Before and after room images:
▼

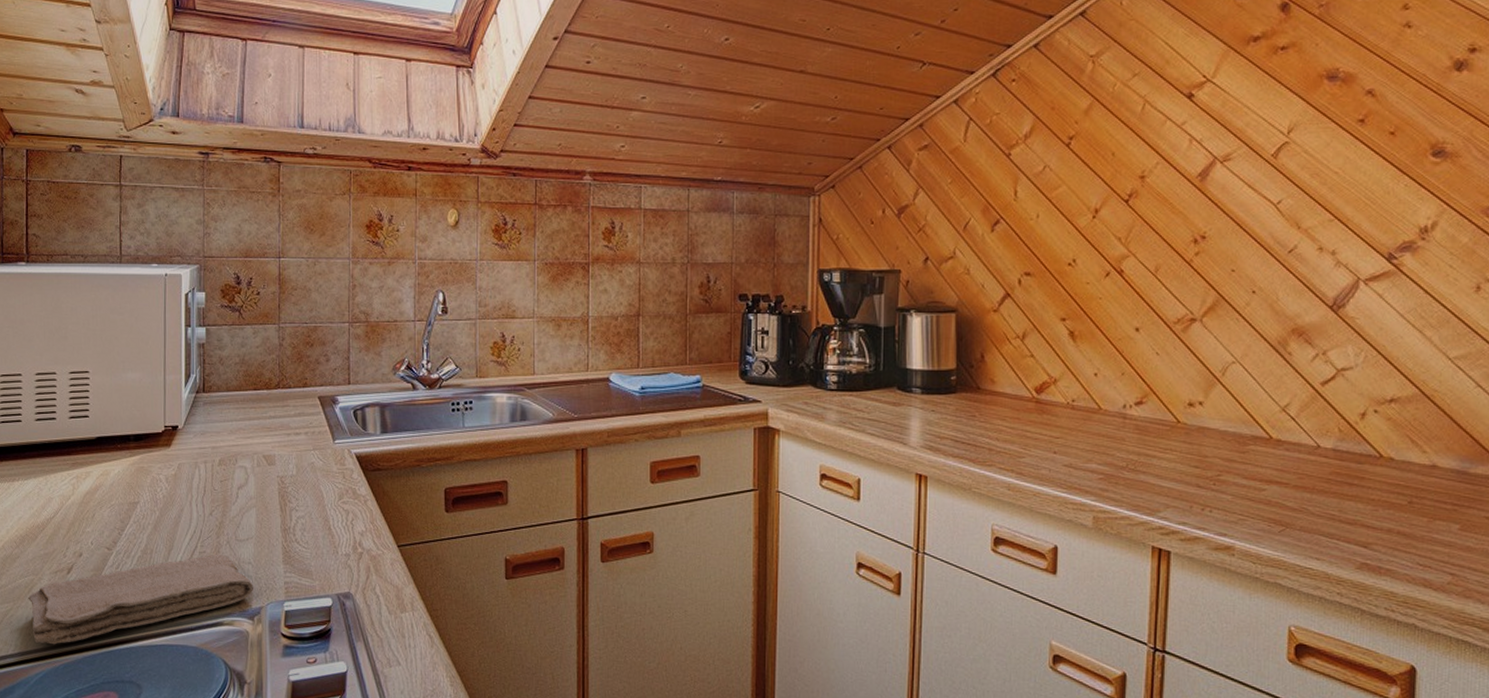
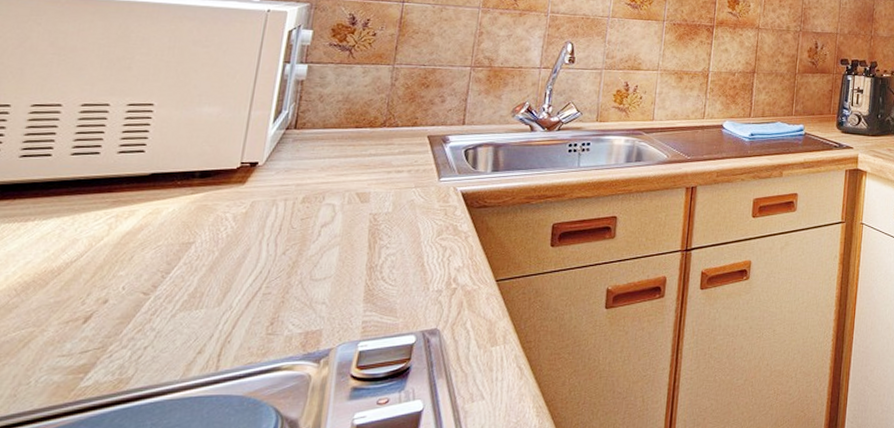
washcloth: present [27,554,253,645] -> none [20,295,325,406]

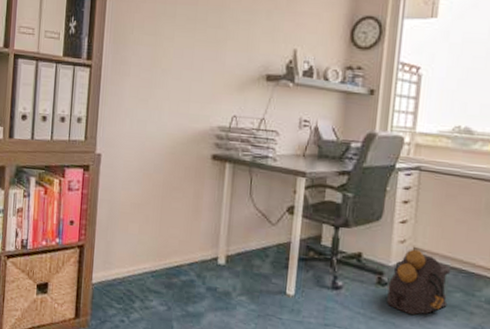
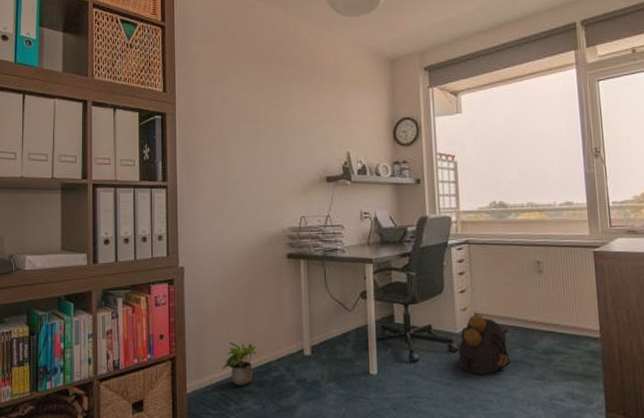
potted plant: none [131,238,169,285] -> present [222,342,257,386]

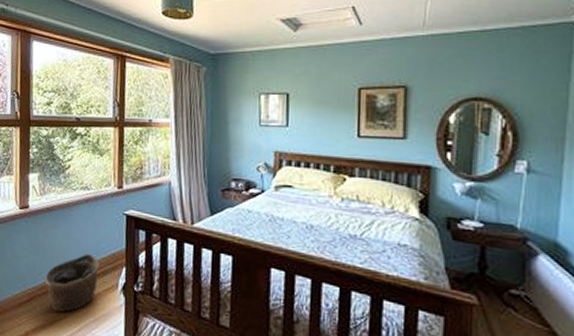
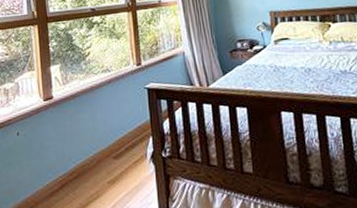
basket: present [44,254,99,312] -> none [75,131,127,193]

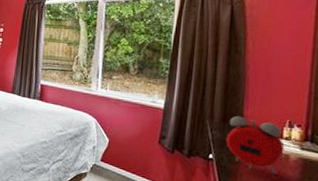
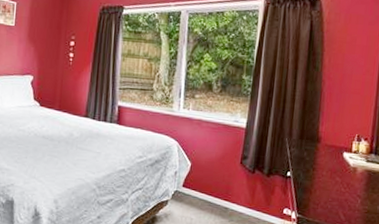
alarm clock: present [226,115,285,174] -> none [302,132,353,187]

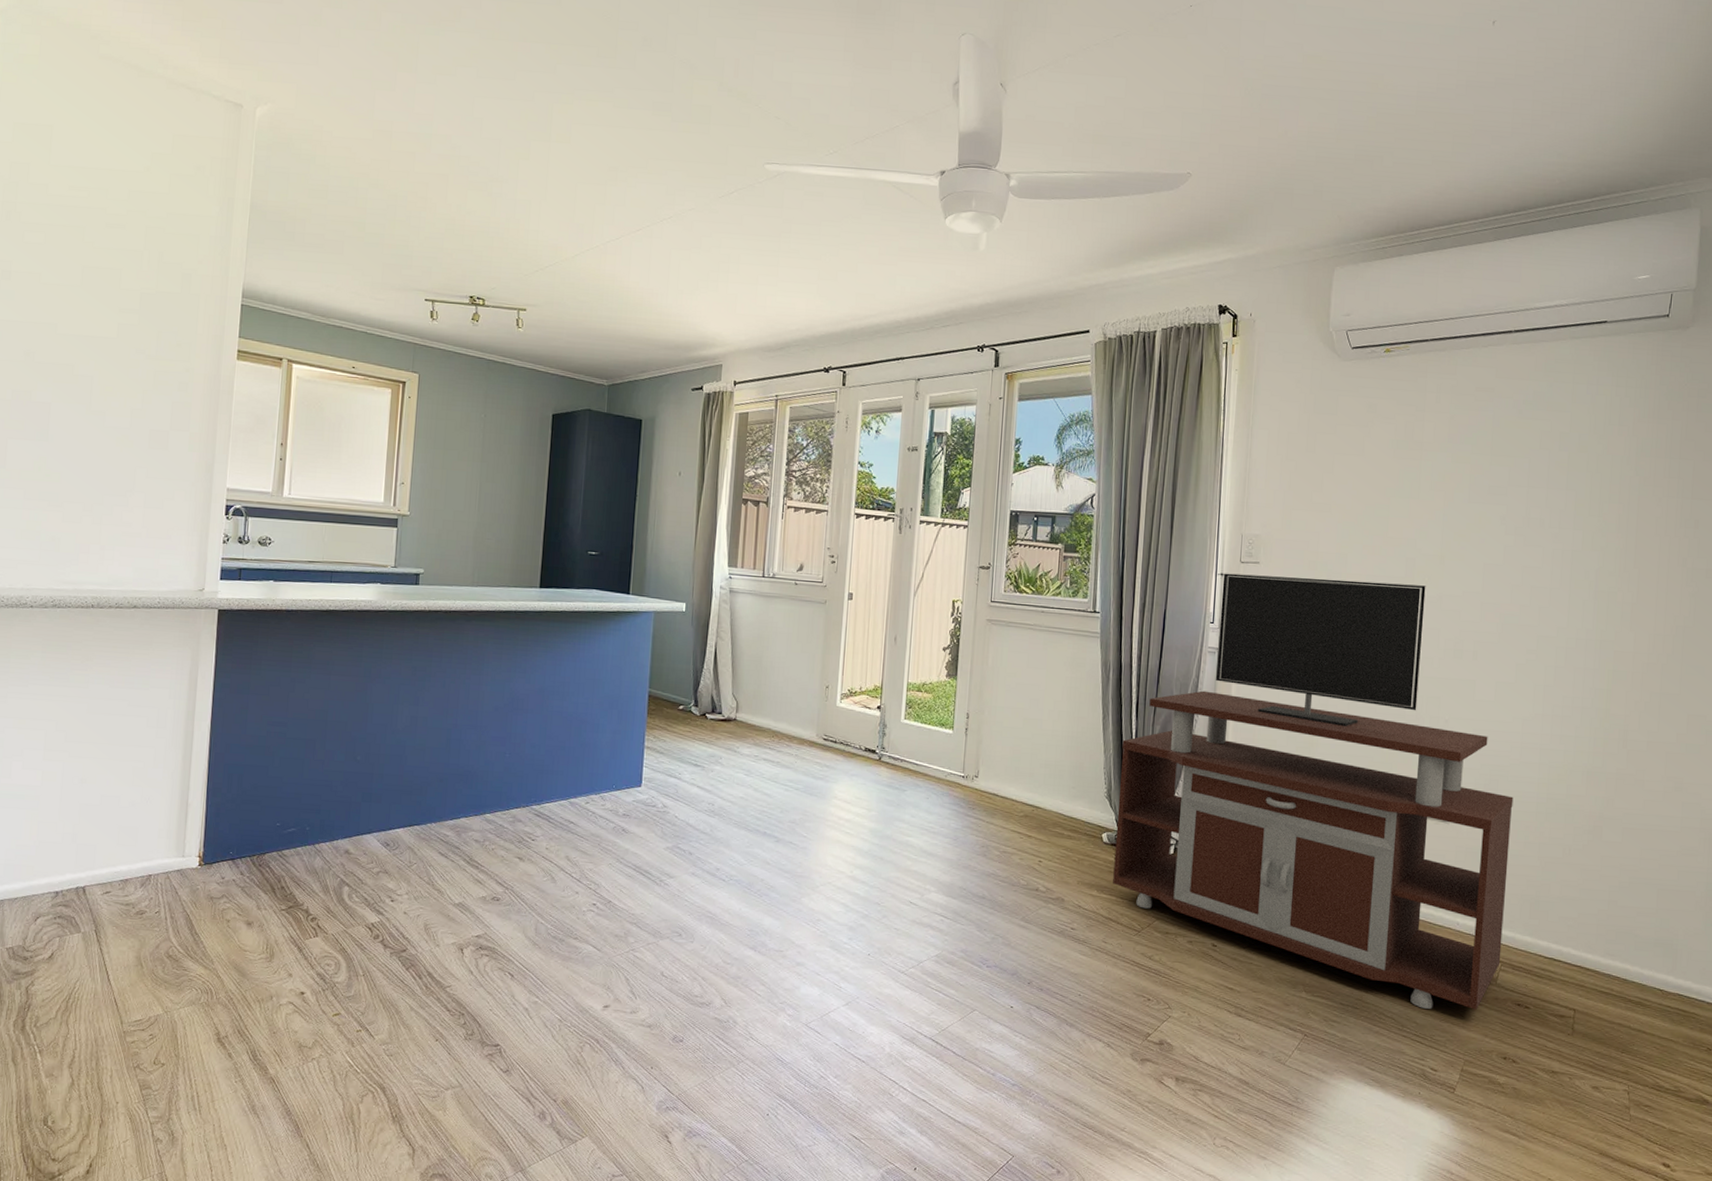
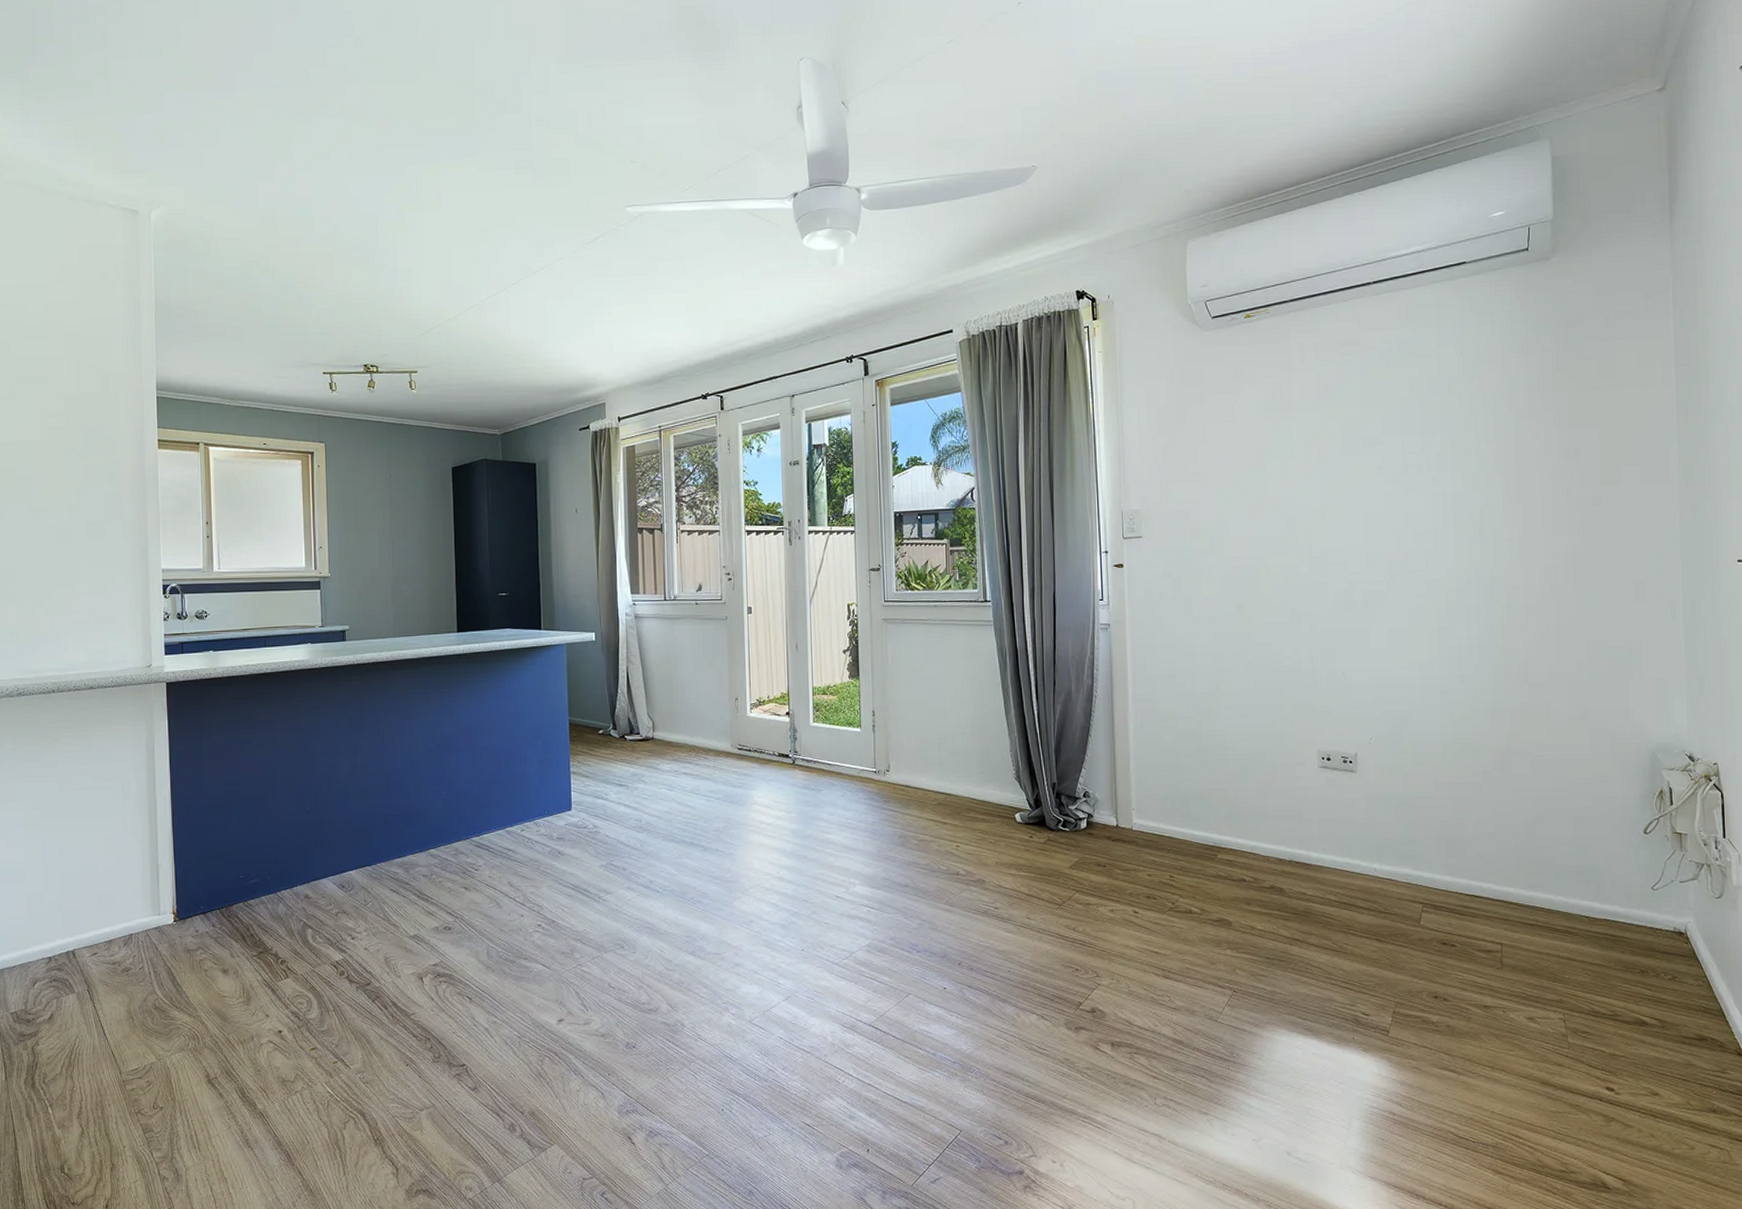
tv stand: present [1113,573,1514,1011] -> none [1025,542,1422,955]

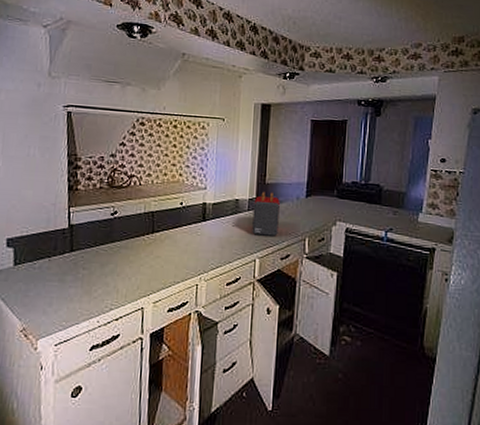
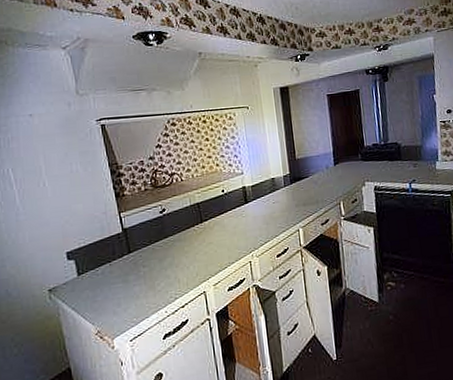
toaster: present [252,191,280,236] -> none [288,166,315,208]

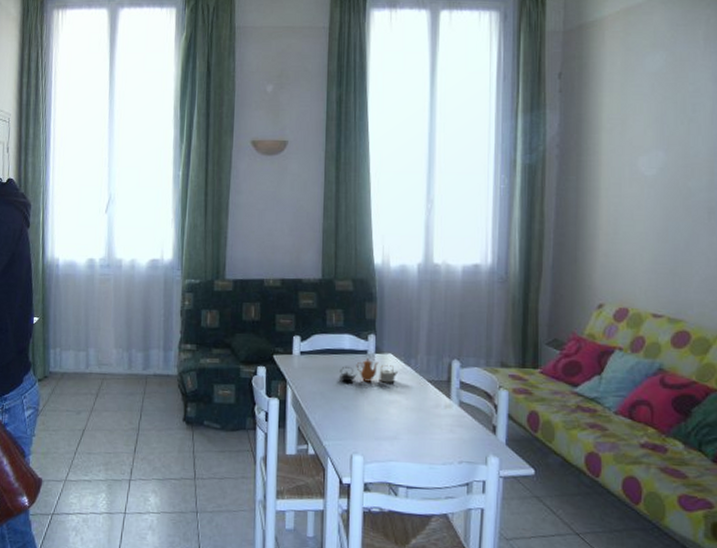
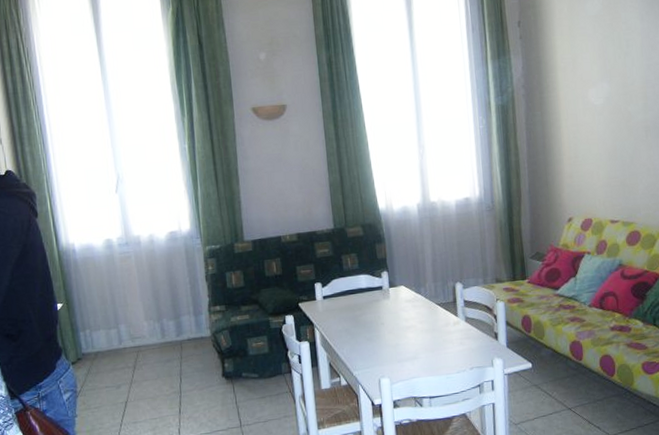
teapot: present [338,357,398,383] -> none [359,292,411,317]

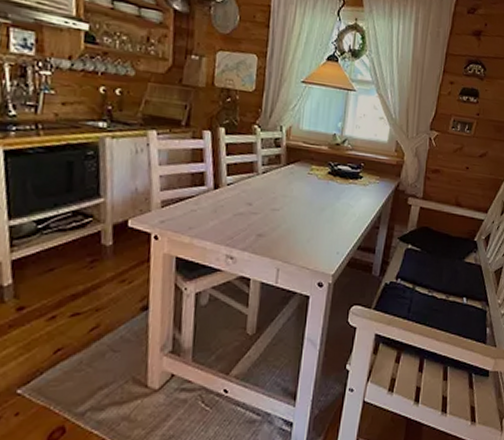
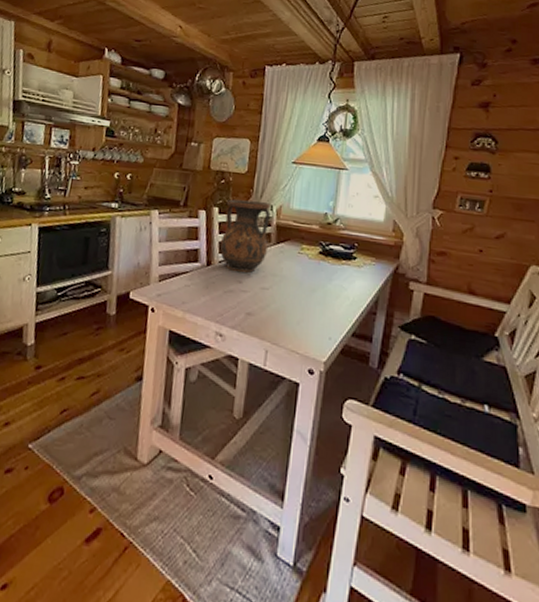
vase: none [227,119,281,195] -> present [219,199,271,273]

▲

Work instructions:
An exact copy of the entries, minus the pictures, is what's needed here.

Result below:
washcloth: present [27,554,253,645] -> none [20,295,325,406]

potted plant: none [131,238,169,285] -> present [222,342,257,386]

basket: present [44,254,99,312] -> none [75,131,127,193]

alarm clock: present [226,115,285,174] -> none [302,132,353,187]

tv stand: present [1113,573,1514,1011] -> none [1025,542,1422,955]

toaster: present [252,191,280,236] -> none [288,166,315,208]

teapot: present [338,357,398,383] -> none [359,292,411,317]

vase: none [227,119,281,195] -> present [219,199,271,273]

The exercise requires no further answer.